Freifunk für Kontakt in die alte Heimat

Gevelsberg..  Freifunk wird besonders intensiv in den Flüchtlingsunterkünften genutzt. Die meisten Unterkünfte in NRW haben jedoch leider noch kein freies, kostenloses WLAN. Im Ennepe-Ruhr-Kreis sieht die Situation besser aus.

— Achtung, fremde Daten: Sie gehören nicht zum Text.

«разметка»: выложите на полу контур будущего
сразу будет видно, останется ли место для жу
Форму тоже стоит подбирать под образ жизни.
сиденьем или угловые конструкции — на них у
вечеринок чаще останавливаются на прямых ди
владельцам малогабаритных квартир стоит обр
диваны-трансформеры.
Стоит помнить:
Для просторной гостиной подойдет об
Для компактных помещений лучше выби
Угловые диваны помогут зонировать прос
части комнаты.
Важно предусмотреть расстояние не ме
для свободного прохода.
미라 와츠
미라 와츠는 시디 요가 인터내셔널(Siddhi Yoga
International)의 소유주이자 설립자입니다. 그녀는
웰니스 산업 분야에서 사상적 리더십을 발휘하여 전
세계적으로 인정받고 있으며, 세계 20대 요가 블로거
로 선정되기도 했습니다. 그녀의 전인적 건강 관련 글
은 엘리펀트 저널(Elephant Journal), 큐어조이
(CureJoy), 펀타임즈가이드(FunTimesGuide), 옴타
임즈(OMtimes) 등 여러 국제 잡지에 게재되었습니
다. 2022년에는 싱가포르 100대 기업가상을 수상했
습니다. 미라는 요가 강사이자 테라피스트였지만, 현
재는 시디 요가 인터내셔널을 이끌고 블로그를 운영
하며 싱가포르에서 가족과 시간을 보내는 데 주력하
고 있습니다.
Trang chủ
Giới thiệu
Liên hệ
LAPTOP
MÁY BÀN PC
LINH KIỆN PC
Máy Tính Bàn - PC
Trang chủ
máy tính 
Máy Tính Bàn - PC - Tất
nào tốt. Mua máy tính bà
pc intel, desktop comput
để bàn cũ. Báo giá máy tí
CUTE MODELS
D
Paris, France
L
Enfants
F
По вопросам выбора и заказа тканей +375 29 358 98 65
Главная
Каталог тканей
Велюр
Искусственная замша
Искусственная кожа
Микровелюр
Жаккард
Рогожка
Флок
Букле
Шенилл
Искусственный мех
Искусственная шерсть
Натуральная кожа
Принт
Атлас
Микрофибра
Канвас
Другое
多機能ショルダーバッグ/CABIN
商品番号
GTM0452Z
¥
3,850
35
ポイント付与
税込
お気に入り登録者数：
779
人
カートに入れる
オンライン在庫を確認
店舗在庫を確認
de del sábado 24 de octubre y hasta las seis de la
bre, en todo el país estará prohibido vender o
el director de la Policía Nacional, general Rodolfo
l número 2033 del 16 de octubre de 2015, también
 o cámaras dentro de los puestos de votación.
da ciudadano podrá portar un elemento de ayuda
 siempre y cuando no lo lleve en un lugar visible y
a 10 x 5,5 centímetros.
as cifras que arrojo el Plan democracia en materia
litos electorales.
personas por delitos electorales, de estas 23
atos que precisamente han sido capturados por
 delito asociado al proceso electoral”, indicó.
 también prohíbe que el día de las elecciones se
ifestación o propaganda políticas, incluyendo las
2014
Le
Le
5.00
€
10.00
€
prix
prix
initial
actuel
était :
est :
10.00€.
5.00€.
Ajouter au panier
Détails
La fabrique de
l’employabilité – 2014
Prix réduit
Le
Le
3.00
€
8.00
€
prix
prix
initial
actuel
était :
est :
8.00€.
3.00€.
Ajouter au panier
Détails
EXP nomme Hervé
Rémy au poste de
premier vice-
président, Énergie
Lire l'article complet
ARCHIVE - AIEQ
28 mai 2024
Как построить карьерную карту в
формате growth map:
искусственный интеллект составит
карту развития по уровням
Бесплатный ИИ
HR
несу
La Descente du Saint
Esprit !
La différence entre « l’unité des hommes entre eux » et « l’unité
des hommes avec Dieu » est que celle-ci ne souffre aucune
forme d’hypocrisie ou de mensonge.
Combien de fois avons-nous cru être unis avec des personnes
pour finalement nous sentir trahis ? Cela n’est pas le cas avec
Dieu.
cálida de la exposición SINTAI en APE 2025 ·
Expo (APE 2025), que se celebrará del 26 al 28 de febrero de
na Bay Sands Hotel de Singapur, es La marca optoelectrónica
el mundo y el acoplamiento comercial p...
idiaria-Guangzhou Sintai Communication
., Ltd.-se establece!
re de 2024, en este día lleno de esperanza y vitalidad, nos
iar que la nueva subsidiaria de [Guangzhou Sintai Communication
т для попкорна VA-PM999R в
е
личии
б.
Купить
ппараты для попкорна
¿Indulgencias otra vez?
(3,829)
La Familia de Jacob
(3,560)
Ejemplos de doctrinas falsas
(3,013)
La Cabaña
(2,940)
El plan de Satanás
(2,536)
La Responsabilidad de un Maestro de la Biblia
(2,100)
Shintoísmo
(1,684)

In Witten, Sprockhövel und Ennepetal wurden bereits mehrere größere Unterkünfte mit Freifunk ausgestattet. Jetzt haben die ehrenamtlichen Freifunker des im Ennepe-Ruhr-Kreis e.V. in Kooperation mit dem Freifunk Rheinland e.V. und der Stadt Gevelsberg auch die neue Erstaufnahmeeinrichtung des Kreises am Sinnerhoop mit dem barrierefreien Internetzugang über WLAN ausgestattet. Die zukünftigen Bewohner des ehemaligen Autohauses können dabei auf die beste verfügbare Geschwindigkeit zurückgreifen.

Router ab 20 Euro

Freifunk sucht noch mehr Anwohner, die ihr Internet über Freifunk rechtssicher mit den Bewohnern der umliegenden Häuser, und möglicherweise dezentralen Unterkünften, teilen. Mit einem günstigen Freifunk-Router ab 20 Euro kann jeder sein Internet teilen. 600 solcher Router gibt es bereits im Kreisgebiet. Wenn Geflüchtete in der Nachbarschaft untergekommen sind, kann man ihnen so ganz einfach helfen, um zum Beispiel den Kontakt mit der Familie aufrecht zu erhalten, denn für die meisten Geflüchteten ist das Internet der einzige Kommunikationsweg in ihre Heimat.